Provided passage:
- Opening Delimiter -
Tragic loss of top US eventer RF Smoke on the Water

RF Smoke on the Water and Marilyn Little at the Kentucky Three-Day-Event last weekend.
RF Smoke on the Water and Marilyn Little at the Kentucky Three-Day-Event last weekend.

The horse who placed fifth in last weekend’s Rolex Kentucky Three Day Event in the US has been euthanised following a stable accident.

Marilyn Little’s RF Smoke on the Water had been back at his summer base at Raylyn Farms in Maryland when he rolled in new bedding in his stable. He became cast against the wall, and despite the immediate help from farm staff and the horse’s long-time caregiver and Raylyn Farm team manager Emily Dufort, it was clear that Smoke had been injured during his struggle.

RF Smoke on the Water at the RK3DE.
RF Smoke on the Water at the RK3DE.

Veterinarian Dr Richard Forfa assessed Smoke and organised his transfer to the Marion duPont Scott Equine Medical Center in Leesburg, Virginia, into the care of Dr Martin Furr.

“Based on examinations, imaging, system chemistry panels and consultations with other veterinarians, Dr Furr suggests that Smoke had sustained undefined traumatic injury to his central nervous system while he was cast, possibly due to damage to the cervical or lumbar spine sustained during the ordeal,” Marilyn Little said in a statement.
- Closing Delimiter -
Recorded data:
- Opening Delimiter -
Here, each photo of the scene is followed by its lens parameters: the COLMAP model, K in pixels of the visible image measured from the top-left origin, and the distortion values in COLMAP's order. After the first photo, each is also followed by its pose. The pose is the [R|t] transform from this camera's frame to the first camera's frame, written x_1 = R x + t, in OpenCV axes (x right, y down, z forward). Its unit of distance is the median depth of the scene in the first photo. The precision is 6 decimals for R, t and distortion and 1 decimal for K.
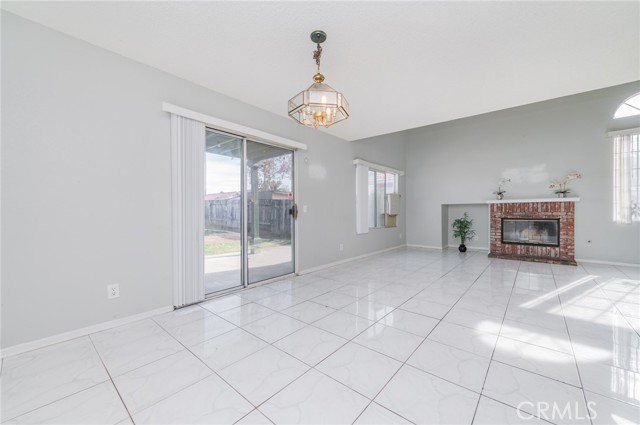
lens RADIAL K [[250.3, 0, 334.9], [0, 250.3, 211.6], [0, 0, 1]] dist [0.008556, -0.001248]
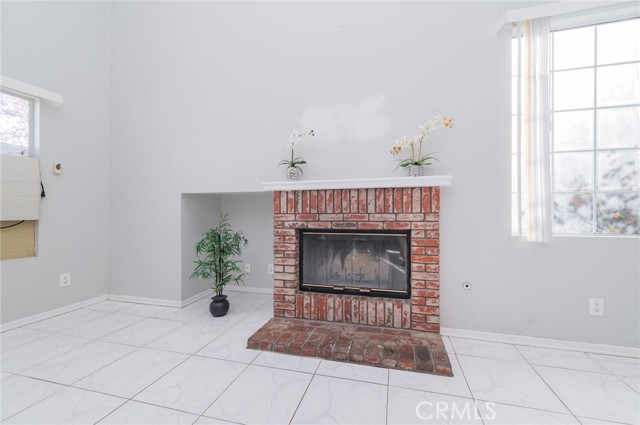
lens RADIAL K [[250.3, 0, 336.7], [0, 250.3, 212.1], [0, 0, 1]] dist [0.008556, -0.001248]
pose [[0.900858, 0.015189, 0.433849, 0.577174], [-0.005564, 0.999710, -0.023445, 0.009633], [-0.434079, 0.018706, 0.900681, 0.651100]]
- Closing Delimiter -
Exercise tasks:
[1] List every person named in the article above about RF Smoke on the Water, leaving out the horse itself.
[2] From the article about RF Smoke on the Water, reproduce the passage starting with "Marilyn Little’s RF Smoke" and going on through "during his struggle.".
[3] Write the next part of the article about RF Smoke on the Water, picking up after its last sentence.

Outputs in order:
[1]
Marilyn Little
Emily Dufort
Dr Richard Forfa
Dr Martin Furr

[2]
Marilyn Little’s RF Smoke on the Water had been back at his summer base at Raylyn Farms in Maryland when he rolled in new bedding in his stable. He became cast against the wall, and despite the immediate help from farm staff and the horse’s long-time caregiver and Raylyn Farm team manager Emily Dufort, it was clear that Smoke had been injured during his struggle.

[3]
“The tragedy of this day for myself and all of those that have been involved with this incredible horse that touched so many with his heart and life-loving outlook is indescribable. For me, Smoke was the most elegant of partners, a loyal teammate, and a truly wonderful friend.

“For others, he was a magnetic presence that you sensed was sure of himself in every way; his charismatic persona, can-do attitude, super-sized talent, thorough self confidence, prankster character, and acute awareness of his own stunningly good looks couldn’t help but make you smile.

“Whether he was mischievously kicking up his heels in a dressage test, attacking cross country (his favorite pastime) at age 7 with the skill and wisdom of a 12 year old, or making light work of the show jumping phase in his debut 4*, Smoke squeezed every ounce of fun out of every day and put everything he had into every moment.

“Though I am so thankful for the time that I had with him and feel so blessed to have been a part of his journey, I am stunned by his sudden loss, and devastated for the many people surrounding him whose hearts he had captured.”

Owned by Raylyn Farms and Phoebe and Michael Manders, RF Smoke on the Water (Samos x Zuchtbuch Rapaula by Rapaulo) was a nine year old Wurttemburg gelding. He put up an impressive performance in his first four star event in Kentucky last weekend, with a double clear that elevated him from 16th place after the dressage to finish on his dressage score of 52.5. He was one of the youngest horses in the field from 60 starters of whom 36 finished.

Marilyn Little with RF Smoke on the Water, left and RF Demeter at the RK3DE. Smoke was fifth, and Demeter finished sixth.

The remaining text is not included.